* [What is required]
All records are to be restated word for word, with pictures excluded.

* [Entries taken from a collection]
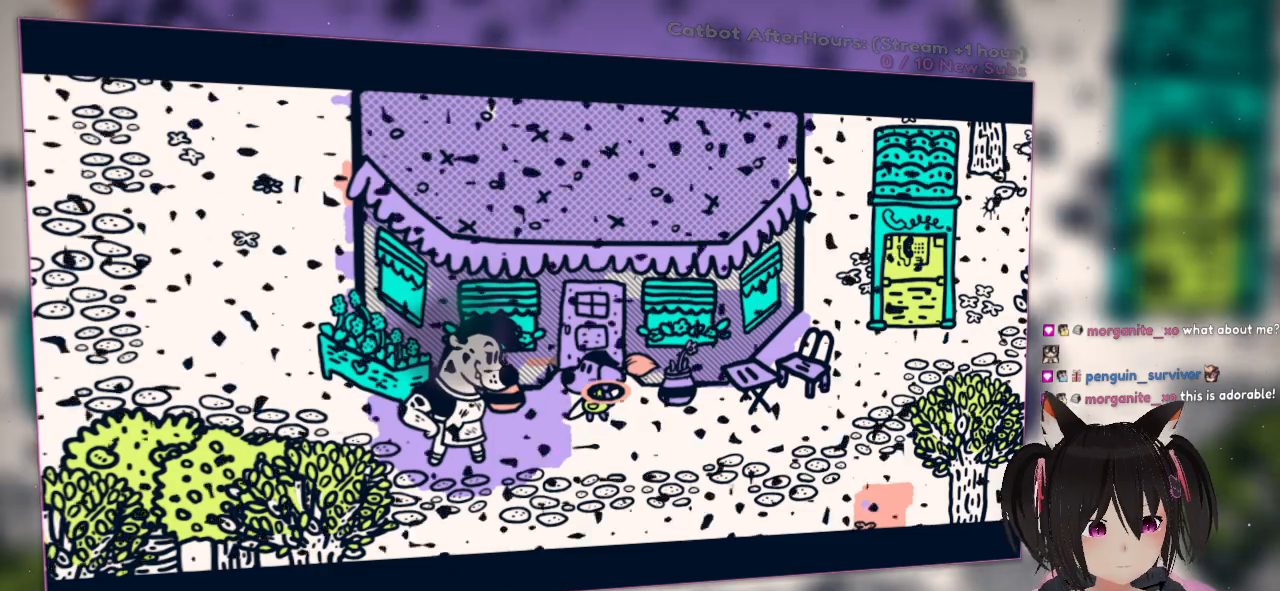
Gameplay with a controller (Nintendo layout); each line is a JSON object with the inputs held at the frame after it. "events" lists button and stick changes between this image and that frame as [ms after this image, input, new state], when the widget could be followed in between.
{"buttons": [], "left_stick": "center", "right_stick": "center", "events": []}
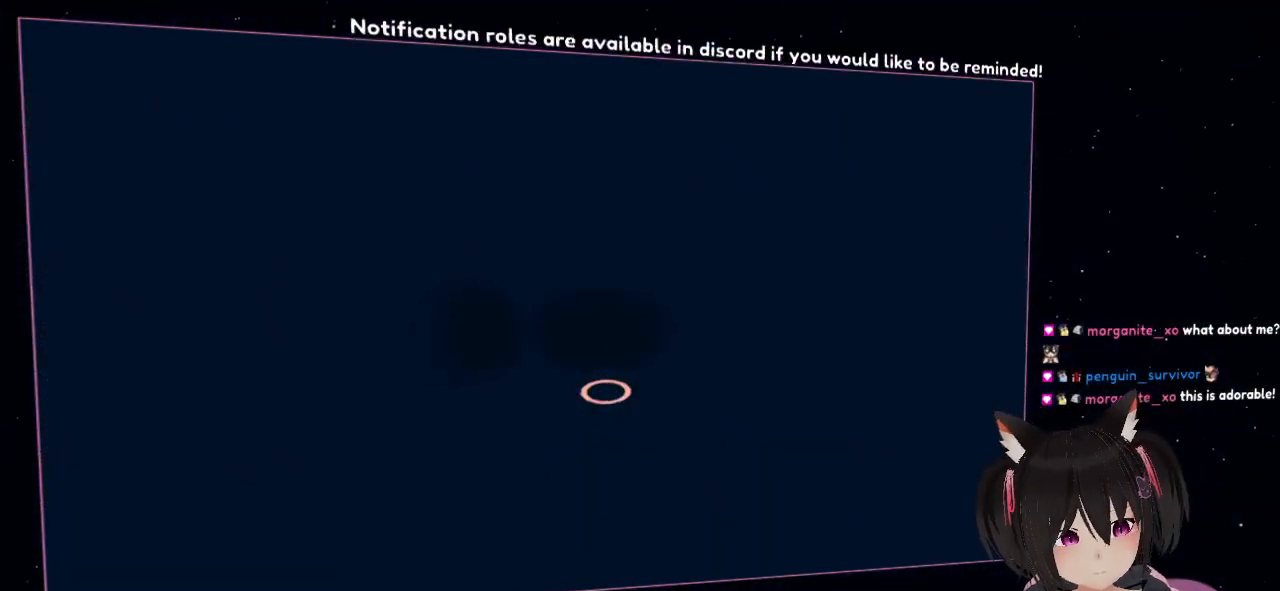
{"buttons": [], "left_stick": "center", "right_stick": "center", "events": []}
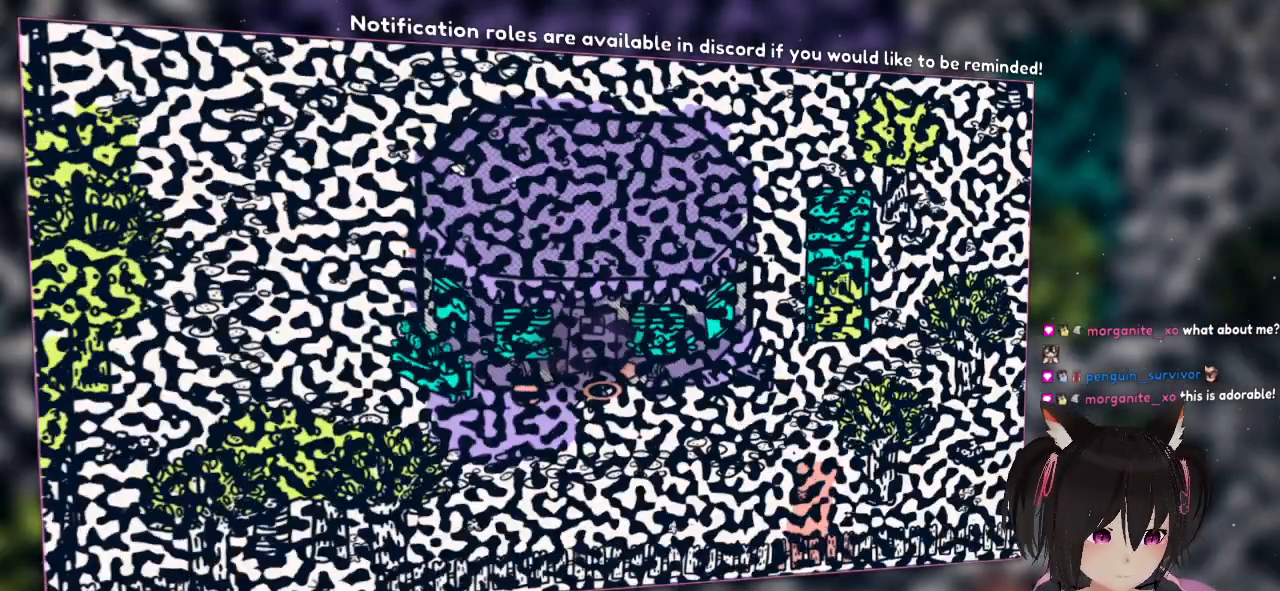
{"buttons": [], "left_stick": "center", "right_stick": "center", "events": []}
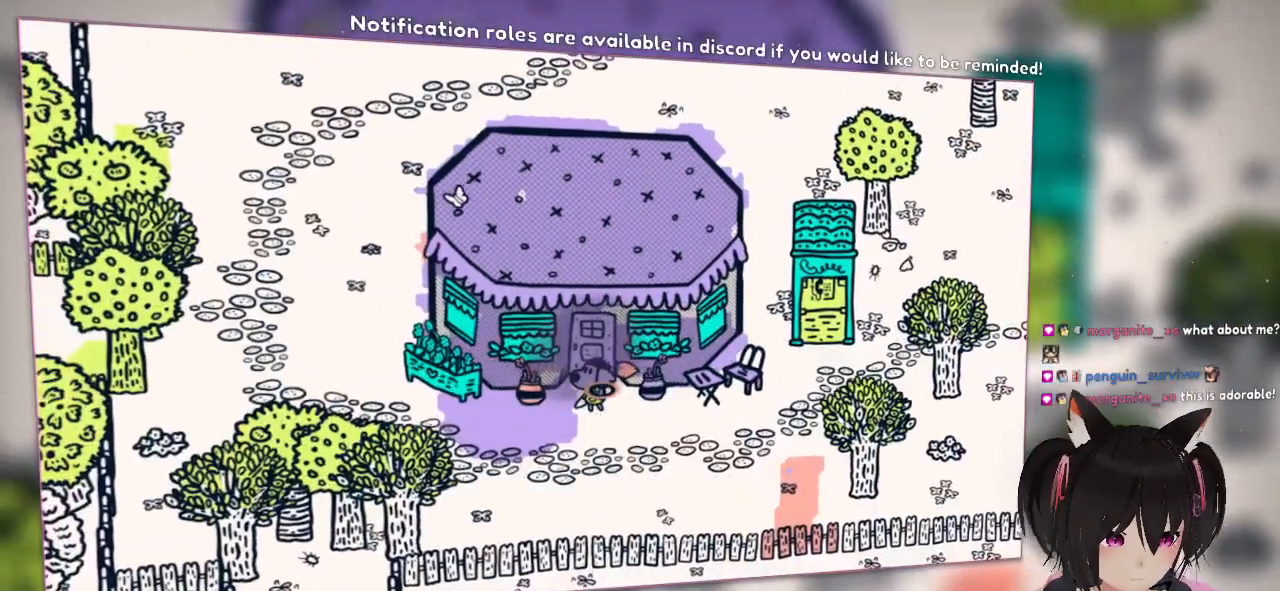
{"buttons": [], "left_stick": "up", "right_stick": "center", "events": [[33, "left_stick", "down-left"], [167, "left_stick", "center"], [283, "left_stick", "up"]]}
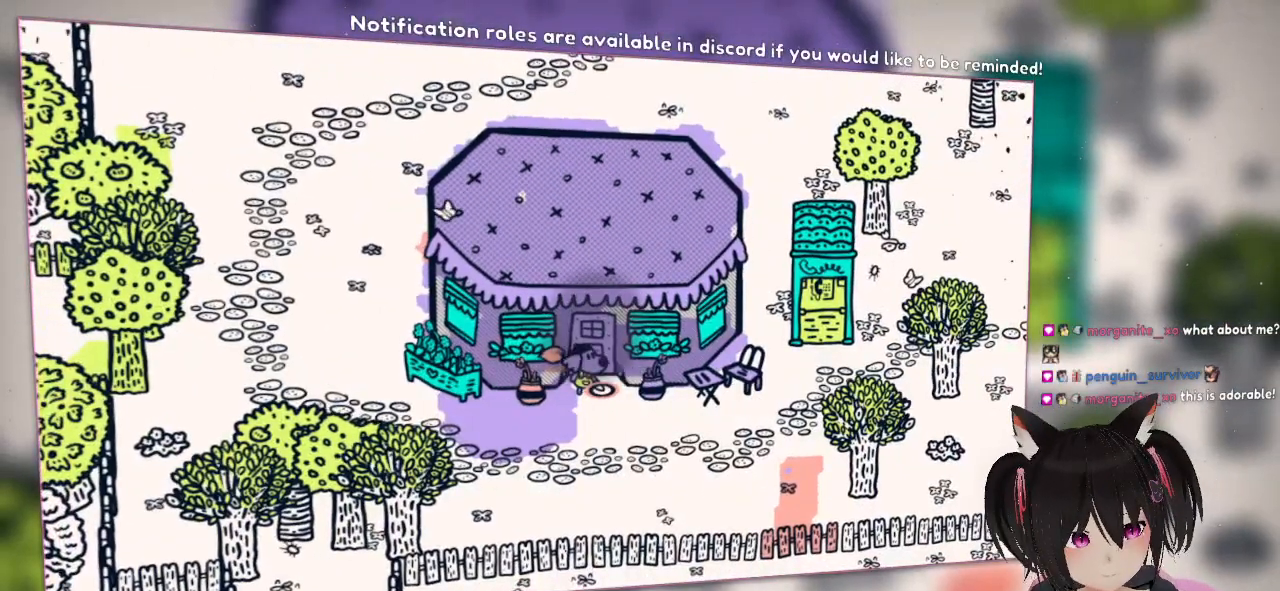
{"buttons": [], "left_stick": "up", "right_stick": "center", "events": []}
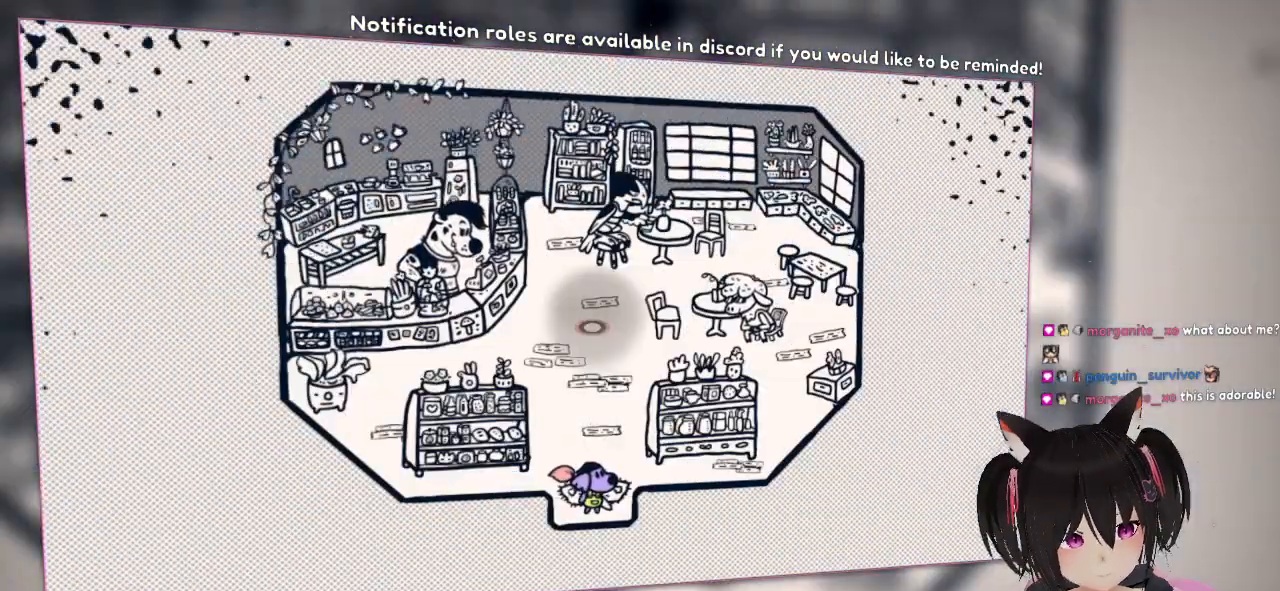
{"buttons": [], "left_stick": "center", "right_stick": "center", "events": [[17, "left_stick", "center"]]}
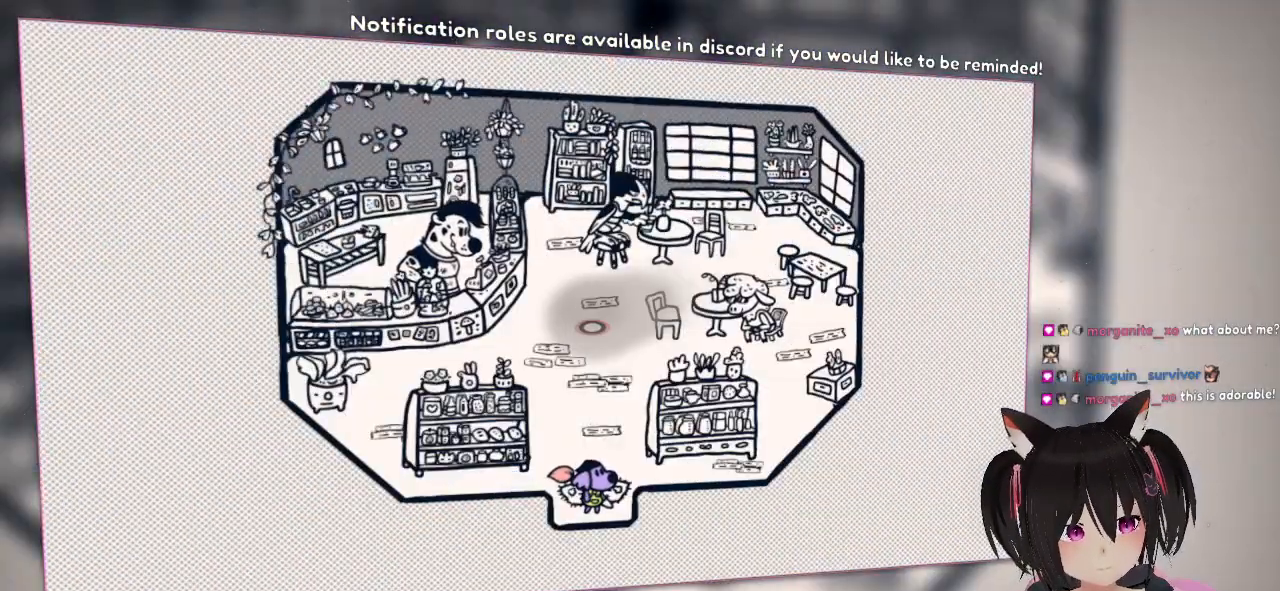
{"buttons": [], "left_stick": "center", "right_stick": "center", "events": []}
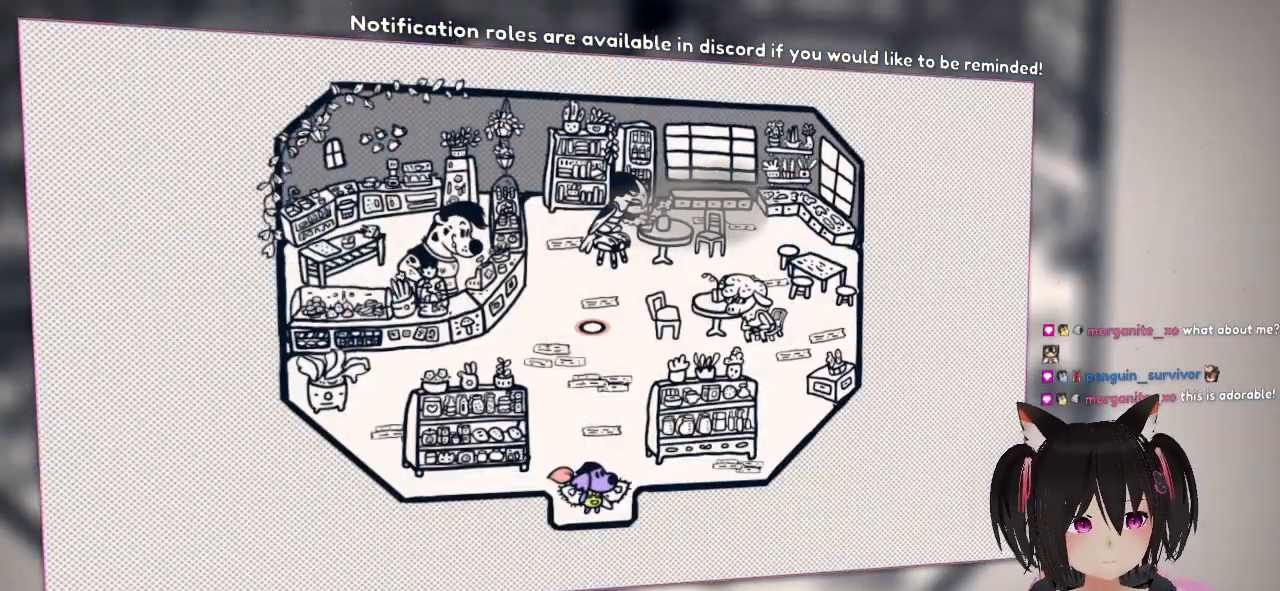
{"buttons": [], "left_stick": "center", "right_stick": "center", "events": []}
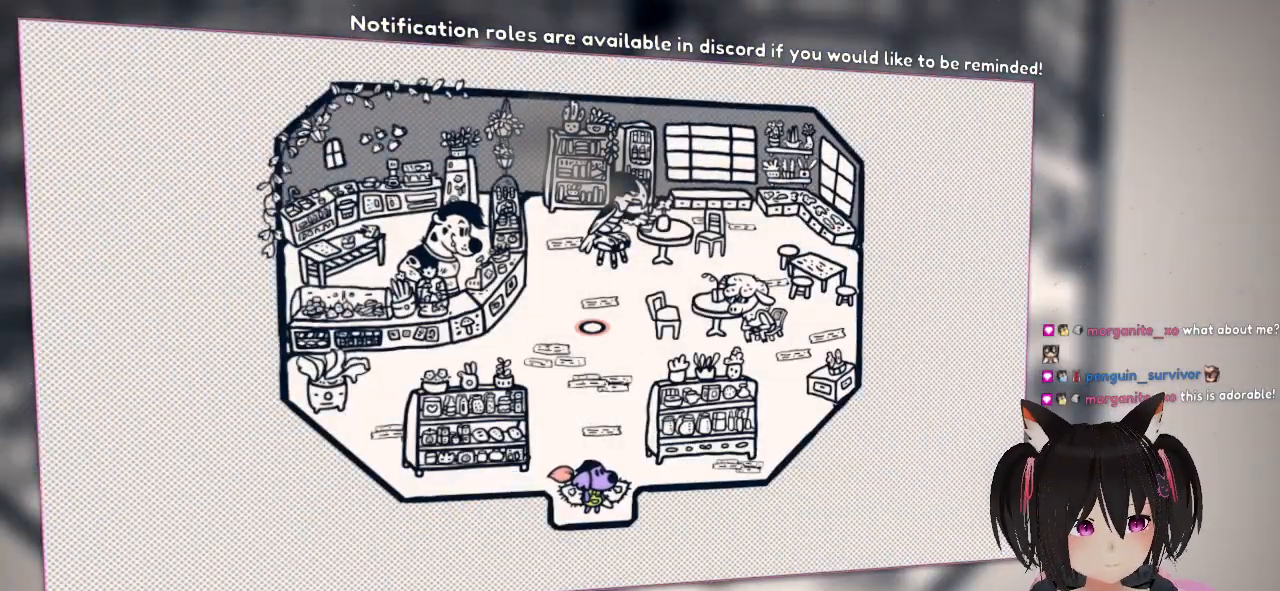
{"buttons": ["R1"], "left_stick": "center", "right_stick": "center", "events": [[400, "R1", "down"]]}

* [Exercise result]
Gameplay with a controller (Nintendo layout); each line is a JSON object with the inputs held at the frame after it. "events" lists button and stick changes between this image and that frame as [ms after this image, input, new state], when the widget could be followed in between.
{"buttons": [], "left_stick": "center", "right_stick": "center", "events": []}
{"buttons": [], "left_stick": "center", "right_stick": "center", "events": []}
{"buttons": [], "left_stick": "center", "right_stick": "center", "events": []}
{"buttons": [], "left_stick": "up", "right_stick": "center", "events": [[33, "left_stick", "down-left"], [167, "left_stick", "center"], [283, "left_stick", "up"]]}
{"buttons": [], "left_stick": "up", "right_stick": "center", "events": []}
{"buttons": [], "left_stick": "center", "right_stick": "center", "events": [[17, "left_stick", "center"]]}
{"buttons": [], "left_stick": "center", "right_stick": "center", "events": []}
{"buttons": [], "left_stick": "center", "right_stick": "center", "events": []}
{"buttons": ["R1"], "left_stick": "center", "right_stick": "center", "events": [[400, "R1", "down"]]}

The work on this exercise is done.